§ **Entries provided**
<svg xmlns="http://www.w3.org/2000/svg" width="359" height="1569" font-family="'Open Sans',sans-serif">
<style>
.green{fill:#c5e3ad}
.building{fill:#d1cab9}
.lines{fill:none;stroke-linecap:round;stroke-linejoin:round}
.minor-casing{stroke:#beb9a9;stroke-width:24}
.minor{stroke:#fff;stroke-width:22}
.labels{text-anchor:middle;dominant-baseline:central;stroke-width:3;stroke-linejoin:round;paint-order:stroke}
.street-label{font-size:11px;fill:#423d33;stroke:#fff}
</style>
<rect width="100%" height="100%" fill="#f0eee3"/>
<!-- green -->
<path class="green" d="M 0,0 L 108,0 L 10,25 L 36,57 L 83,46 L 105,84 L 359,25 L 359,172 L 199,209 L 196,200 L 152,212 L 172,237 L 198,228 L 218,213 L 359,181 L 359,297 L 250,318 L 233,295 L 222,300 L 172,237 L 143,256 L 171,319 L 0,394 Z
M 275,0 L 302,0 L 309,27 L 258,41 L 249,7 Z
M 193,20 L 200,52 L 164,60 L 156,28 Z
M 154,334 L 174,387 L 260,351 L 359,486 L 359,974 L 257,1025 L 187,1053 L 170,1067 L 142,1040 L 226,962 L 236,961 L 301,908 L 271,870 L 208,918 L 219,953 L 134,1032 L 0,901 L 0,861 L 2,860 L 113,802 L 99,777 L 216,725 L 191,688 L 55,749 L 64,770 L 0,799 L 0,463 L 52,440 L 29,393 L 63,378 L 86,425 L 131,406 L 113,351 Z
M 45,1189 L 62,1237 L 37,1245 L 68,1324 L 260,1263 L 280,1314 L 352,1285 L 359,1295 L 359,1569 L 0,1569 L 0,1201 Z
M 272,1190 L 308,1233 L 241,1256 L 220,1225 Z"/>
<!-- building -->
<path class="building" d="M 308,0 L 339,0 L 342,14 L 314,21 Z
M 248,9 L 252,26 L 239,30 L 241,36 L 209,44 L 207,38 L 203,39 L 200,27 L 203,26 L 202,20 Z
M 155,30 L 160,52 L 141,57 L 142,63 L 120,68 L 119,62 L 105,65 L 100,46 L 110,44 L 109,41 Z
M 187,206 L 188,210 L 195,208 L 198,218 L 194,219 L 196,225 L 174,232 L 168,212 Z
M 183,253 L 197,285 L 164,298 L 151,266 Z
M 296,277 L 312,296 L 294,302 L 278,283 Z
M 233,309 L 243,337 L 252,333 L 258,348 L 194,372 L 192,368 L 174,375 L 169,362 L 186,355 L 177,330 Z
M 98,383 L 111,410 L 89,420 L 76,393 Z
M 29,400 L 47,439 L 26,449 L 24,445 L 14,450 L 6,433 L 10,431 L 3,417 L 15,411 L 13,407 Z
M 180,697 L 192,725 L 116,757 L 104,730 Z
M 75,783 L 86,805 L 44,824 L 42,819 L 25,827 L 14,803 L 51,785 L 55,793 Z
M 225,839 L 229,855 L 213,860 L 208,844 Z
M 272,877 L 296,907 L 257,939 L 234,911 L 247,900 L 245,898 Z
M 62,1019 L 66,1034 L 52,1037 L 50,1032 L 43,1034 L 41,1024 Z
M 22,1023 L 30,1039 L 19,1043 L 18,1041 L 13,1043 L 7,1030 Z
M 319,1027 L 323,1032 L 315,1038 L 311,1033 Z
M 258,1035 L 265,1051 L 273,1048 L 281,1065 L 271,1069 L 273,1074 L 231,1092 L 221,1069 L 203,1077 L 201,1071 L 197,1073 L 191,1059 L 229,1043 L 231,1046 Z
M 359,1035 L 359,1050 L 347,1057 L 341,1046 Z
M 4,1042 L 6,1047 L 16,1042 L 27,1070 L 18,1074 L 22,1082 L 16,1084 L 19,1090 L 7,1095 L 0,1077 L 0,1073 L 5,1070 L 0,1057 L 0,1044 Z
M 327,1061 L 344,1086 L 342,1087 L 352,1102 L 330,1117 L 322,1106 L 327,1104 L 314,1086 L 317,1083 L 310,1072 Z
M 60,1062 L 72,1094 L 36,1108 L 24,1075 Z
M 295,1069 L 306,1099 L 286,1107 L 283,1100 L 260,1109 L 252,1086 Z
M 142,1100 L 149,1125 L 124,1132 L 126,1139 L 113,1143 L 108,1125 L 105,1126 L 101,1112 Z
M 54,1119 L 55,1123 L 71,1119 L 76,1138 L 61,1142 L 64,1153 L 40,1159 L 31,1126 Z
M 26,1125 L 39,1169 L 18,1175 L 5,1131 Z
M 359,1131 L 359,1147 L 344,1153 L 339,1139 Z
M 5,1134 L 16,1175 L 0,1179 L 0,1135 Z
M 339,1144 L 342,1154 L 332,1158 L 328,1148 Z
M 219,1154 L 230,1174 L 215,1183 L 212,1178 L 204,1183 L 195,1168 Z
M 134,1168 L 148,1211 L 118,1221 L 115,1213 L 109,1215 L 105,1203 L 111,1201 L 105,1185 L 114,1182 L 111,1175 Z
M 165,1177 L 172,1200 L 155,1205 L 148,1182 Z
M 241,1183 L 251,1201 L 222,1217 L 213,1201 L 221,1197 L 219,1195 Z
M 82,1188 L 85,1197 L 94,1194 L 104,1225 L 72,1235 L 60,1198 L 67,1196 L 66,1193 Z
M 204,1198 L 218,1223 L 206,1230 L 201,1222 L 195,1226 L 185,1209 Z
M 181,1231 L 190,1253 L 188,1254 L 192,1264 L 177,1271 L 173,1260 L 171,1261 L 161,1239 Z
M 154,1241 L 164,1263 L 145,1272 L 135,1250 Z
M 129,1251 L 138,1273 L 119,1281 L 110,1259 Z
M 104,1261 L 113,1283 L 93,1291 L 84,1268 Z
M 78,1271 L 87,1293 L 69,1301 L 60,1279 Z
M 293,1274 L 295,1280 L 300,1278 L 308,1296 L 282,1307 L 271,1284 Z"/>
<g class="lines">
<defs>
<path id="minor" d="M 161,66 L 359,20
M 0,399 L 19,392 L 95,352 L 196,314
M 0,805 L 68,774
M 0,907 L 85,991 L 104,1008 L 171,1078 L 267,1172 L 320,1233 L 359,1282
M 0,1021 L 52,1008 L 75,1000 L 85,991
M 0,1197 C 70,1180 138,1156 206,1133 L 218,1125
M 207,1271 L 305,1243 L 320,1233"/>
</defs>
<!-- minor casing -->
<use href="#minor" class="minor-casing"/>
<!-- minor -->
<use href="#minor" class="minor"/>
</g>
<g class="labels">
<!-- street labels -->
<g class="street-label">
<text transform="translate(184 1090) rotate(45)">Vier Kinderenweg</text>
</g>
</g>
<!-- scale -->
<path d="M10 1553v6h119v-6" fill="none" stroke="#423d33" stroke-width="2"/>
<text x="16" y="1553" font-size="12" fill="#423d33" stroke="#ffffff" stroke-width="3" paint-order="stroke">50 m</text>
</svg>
---
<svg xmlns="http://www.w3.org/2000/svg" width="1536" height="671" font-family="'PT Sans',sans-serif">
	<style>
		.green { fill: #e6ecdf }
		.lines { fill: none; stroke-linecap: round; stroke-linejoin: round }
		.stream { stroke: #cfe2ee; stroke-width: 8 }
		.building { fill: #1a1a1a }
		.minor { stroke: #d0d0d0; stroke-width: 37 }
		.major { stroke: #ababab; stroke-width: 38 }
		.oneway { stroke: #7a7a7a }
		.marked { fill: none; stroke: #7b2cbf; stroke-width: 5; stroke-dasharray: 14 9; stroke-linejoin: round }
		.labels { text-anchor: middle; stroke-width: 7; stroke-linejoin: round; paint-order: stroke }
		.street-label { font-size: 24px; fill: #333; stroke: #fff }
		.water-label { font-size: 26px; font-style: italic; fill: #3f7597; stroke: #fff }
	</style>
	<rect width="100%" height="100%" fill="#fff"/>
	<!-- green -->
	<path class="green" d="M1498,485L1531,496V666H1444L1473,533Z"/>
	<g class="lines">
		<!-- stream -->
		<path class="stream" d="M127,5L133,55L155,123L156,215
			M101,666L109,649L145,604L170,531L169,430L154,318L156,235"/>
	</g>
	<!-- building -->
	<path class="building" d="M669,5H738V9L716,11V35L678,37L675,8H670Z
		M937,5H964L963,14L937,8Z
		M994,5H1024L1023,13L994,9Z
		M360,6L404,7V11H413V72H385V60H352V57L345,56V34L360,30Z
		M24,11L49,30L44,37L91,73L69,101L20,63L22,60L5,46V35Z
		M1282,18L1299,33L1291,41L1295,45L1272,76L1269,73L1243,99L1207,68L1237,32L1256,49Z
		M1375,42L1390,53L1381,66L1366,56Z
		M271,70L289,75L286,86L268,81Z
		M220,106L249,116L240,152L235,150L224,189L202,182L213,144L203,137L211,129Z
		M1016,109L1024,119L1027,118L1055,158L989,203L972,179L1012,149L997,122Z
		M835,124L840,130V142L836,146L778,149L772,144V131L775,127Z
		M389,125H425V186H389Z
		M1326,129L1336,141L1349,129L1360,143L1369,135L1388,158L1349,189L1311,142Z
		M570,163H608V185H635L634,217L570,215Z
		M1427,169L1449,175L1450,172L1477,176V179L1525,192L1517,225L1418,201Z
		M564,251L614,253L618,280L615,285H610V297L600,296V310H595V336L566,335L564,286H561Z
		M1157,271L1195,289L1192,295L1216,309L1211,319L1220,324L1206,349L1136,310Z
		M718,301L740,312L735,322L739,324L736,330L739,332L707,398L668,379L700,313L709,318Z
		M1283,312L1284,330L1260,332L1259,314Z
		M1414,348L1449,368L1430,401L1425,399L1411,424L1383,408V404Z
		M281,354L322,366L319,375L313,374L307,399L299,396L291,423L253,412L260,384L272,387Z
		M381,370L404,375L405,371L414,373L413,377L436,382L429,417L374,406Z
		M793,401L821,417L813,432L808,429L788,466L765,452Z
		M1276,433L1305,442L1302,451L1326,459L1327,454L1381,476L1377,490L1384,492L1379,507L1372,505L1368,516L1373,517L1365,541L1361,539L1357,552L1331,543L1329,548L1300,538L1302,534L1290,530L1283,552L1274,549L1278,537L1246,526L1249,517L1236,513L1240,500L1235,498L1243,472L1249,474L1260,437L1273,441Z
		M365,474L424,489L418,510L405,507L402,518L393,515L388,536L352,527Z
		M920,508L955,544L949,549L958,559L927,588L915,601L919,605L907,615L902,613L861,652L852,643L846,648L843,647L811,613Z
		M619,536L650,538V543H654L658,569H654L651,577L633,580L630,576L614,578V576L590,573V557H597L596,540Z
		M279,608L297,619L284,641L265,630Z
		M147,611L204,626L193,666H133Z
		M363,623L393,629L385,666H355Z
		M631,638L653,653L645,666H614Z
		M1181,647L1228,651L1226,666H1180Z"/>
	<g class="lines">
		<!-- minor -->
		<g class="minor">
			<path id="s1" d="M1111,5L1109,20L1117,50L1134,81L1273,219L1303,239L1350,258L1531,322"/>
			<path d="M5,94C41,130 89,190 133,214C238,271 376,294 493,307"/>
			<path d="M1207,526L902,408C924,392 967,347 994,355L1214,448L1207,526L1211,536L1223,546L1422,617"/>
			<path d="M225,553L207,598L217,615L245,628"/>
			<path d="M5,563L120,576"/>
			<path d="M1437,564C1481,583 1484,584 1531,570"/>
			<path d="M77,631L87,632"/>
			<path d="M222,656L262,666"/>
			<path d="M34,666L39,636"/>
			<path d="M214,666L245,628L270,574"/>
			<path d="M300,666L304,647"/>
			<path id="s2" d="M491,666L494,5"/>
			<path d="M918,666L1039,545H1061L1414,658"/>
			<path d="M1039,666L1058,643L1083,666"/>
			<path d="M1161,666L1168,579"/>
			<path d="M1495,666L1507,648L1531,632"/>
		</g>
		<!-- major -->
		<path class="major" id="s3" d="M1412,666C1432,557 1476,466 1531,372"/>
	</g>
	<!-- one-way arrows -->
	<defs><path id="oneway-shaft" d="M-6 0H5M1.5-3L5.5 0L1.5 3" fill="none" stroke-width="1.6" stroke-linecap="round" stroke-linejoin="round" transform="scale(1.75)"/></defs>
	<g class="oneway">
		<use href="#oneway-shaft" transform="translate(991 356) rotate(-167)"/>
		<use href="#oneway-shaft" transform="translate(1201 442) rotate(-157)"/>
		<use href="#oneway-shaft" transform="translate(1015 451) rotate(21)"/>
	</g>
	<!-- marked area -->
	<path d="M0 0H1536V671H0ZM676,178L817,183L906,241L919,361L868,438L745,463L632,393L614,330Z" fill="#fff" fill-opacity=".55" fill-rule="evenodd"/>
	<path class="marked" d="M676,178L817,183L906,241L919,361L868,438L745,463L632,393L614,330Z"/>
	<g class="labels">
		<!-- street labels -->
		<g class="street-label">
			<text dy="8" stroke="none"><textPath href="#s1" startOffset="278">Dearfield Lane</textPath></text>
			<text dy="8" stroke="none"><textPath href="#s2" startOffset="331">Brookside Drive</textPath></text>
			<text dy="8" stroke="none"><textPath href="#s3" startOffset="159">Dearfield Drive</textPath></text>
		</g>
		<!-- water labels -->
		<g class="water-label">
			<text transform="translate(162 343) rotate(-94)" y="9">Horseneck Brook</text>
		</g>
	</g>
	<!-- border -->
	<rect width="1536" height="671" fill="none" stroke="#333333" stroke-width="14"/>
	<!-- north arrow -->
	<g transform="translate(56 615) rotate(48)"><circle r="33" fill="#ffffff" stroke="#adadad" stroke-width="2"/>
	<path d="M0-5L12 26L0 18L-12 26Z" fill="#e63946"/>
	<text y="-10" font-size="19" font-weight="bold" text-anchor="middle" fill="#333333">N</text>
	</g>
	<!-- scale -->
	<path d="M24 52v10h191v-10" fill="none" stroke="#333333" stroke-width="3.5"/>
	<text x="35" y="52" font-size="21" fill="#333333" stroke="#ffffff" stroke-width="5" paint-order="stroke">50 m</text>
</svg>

§ **Exercise**
If a line above contains the string "casing", count it, then give the total and nothing else.

§ **Expected answer**
3